Unfortunately, the "bold steps" being contemplated by some of the G-20
participants may prove to be as stifling to the U.S. economy as the
solution for Gore's "greenhouse gases." Among the G-20's "official
representatives" are those -- such as Brazil's socialist president,
Luiz Inacio Lula da Silva -- who blame the United States for the
current economic downturn.
French President Nicolas Sarkozy, who claims credit for having come up
with the idea for this confab, has said that there is an urgent need to
"regulate capitalism" and that the G-20 gathering is a "great
opportunity" to "build the capitalism of the future." Among other
things, he wants to eliminate "offshore tax havens" and is pressing for
the means to enforce new international "codes" against "excessive risk
taking."
British Prime Minister Gordon Brown and others in the European Union
are advocating the creation of a global regulatory agency for financial
oversight and "international transparency" for banking activities.

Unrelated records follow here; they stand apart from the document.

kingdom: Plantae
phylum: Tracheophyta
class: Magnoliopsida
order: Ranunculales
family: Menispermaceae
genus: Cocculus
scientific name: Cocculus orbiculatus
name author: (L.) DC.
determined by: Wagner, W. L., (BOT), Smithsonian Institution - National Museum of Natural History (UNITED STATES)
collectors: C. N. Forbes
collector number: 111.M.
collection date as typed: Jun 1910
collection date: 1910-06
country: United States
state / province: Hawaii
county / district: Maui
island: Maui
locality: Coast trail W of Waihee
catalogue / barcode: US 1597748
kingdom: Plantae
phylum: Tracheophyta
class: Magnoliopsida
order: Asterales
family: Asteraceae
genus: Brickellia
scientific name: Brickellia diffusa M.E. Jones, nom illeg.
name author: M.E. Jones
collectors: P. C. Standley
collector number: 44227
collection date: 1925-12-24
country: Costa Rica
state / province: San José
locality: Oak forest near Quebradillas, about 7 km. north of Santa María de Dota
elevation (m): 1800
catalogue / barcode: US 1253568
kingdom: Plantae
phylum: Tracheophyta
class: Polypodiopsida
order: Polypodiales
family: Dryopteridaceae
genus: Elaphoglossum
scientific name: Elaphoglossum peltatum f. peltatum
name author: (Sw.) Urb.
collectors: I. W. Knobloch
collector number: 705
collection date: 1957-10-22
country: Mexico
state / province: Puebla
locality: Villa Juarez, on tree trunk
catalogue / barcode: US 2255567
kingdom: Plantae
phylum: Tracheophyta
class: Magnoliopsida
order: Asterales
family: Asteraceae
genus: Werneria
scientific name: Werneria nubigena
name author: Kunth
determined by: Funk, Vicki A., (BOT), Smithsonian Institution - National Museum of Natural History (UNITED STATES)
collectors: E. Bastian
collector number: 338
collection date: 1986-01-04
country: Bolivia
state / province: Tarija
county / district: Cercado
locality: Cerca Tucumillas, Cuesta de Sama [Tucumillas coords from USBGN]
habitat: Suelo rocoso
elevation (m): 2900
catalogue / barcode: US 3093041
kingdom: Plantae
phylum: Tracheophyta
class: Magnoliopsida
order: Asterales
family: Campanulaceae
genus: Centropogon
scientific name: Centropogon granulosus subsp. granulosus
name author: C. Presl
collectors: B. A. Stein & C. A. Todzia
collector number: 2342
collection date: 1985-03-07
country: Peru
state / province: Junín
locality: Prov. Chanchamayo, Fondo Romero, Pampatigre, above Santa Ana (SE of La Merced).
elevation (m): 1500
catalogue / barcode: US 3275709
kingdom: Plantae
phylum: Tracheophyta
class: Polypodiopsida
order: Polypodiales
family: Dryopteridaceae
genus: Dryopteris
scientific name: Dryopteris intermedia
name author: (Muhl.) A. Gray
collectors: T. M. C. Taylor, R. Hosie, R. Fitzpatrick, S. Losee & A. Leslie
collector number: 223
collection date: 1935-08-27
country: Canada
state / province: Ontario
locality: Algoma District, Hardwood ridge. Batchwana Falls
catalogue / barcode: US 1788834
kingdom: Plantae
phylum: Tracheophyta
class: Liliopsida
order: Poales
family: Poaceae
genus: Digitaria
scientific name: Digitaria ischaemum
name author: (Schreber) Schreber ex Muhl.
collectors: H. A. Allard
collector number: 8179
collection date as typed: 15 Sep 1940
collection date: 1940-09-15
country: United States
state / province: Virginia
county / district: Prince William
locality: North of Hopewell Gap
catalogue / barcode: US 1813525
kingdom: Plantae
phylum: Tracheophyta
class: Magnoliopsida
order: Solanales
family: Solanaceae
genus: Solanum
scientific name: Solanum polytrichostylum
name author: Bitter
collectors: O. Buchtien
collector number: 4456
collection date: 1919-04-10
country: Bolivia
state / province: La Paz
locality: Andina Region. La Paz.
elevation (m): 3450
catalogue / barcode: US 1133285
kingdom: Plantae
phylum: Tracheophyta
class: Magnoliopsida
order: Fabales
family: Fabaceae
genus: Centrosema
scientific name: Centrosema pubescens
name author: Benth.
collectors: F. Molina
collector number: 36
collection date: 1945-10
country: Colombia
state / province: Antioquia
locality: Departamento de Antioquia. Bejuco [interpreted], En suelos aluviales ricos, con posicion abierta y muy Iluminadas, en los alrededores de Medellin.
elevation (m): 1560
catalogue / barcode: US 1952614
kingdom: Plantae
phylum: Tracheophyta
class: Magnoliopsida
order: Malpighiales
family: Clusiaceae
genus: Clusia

He
supports giving the IMF unprecedented authority for surveillance over
transactions by borrowers and lenders.
Proposals such as these will be very costly, and it won't be just the
expense of yet another bloated international bureaucracy. In the rush
to establish "adequate regulation and oversight" over financial
transactions, too many G-20 leaders are willing to sacrifice national
sovereignty and personal privacy. "In the long run," to use Moran's
words, that's too high a price for Americans to pay.